ROMEO E GIULIETTA II


Teatro alla Scala di Milano. Romeo e Giulietta interpretato da Nicoletta Manni e Andrjashenko. Foto Brescia-Amisano. Teatro alla Scala di Milano. Romeo e Giulietta interpretato da Nicoletta Manni e Timofej Andrjashenko. Foto Brescia-Amisano.

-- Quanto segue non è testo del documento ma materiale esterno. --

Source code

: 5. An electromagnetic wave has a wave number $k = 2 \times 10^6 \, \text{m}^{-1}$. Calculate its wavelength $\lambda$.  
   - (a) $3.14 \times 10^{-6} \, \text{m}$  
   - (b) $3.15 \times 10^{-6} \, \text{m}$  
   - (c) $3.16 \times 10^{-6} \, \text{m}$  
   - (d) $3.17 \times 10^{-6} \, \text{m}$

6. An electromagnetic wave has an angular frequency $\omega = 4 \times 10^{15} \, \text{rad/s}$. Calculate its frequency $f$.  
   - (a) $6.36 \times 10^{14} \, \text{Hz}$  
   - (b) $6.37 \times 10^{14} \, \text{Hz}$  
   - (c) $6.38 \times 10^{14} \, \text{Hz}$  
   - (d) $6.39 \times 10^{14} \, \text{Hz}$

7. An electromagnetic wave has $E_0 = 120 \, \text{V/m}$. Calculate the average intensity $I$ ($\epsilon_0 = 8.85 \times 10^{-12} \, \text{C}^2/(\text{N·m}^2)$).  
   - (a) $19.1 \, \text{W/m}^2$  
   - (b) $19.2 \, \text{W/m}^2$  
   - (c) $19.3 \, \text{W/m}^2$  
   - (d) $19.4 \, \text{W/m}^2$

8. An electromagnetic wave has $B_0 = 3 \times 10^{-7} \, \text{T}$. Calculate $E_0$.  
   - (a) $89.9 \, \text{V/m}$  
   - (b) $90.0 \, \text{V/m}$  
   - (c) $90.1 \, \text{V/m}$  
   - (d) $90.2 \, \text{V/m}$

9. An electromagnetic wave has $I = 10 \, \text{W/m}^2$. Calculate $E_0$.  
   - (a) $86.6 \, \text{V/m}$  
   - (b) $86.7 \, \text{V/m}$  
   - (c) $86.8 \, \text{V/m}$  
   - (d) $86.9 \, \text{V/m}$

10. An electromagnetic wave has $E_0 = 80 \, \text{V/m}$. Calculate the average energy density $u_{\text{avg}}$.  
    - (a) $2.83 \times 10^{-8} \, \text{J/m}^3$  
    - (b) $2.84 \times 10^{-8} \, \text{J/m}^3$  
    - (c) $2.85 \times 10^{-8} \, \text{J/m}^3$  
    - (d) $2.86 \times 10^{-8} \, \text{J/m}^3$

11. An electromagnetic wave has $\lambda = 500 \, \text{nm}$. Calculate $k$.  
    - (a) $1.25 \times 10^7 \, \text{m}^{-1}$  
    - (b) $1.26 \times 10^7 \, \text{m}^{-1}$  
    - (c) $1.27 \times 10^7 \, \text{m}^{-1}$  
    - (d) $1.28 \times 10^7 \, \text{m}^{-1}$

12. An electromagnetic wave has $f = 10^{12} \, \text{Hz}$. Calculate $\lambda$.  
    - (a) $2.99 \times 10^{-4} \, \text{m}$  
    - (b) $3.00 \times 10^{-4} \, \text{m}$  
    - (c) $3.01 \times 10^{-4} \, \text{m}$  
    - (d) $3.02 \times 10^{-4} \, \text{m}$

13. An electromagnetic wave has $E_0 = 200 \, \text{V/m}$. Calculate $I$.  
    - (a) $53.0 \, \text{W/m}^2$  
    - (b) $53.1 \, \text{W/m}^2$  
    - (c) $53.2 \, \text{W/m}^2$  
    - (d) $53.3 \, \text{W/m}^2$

E aggiungiamo la bravura. Dopo la loro prima del 29 dicembre in questo titolo shakespeariano, che ha catalizzato l’attenzione del pubblico al Teatro alla Scala, i due talentuosi ragazzi, entrambi vincitori del Premio Danza&Danza, tornano a ballare il 18 gennaio e sarà una serata da non perdere. Non vogliamo misurare la loro performance in questo titolo solo dagli applausi, convinti e affettuosi, ma dall’atmosfera respirata al Piermarini, quell’attenzione forte e intensa che sa fermare anche i colpi di tosse. E non abbiamo apprezzato solo la loro travolgente interpretazione dettata anche dall’amore che li unisce fuori scena, ma lo studio perfezionista e intelligente della coreografia di McMillan. Una coreografia, soprattutto negli assieme, che rivela gli anni (fu creata nel 1965). Non sono molti, ci sono coreografie che reggono meglio il passare dei tempi, ma questa, molto ripetitiva nella musica, risulta più credibile negli ardui pas de deux del terzo atto se ben realizzati, o meglio se realizzati come indicato nella coreografia. Allora sì che il disegno pensato da McMillan prende forma: irraggiungibili linee verticali si sviluppano in orizzontale creando il gioco dell’abbandono d’amore. Ma per dare al pubblico questa sensazione occorre essere tecnicamente perfetti e poi rivestire i passi con intelligenza e ardore. E’ questo il Romeo e Giulietta di Kenneth McMillan e il 18 gennaio il pubblico, che ha scelto questa recita, lo proverà sulla sua pelle.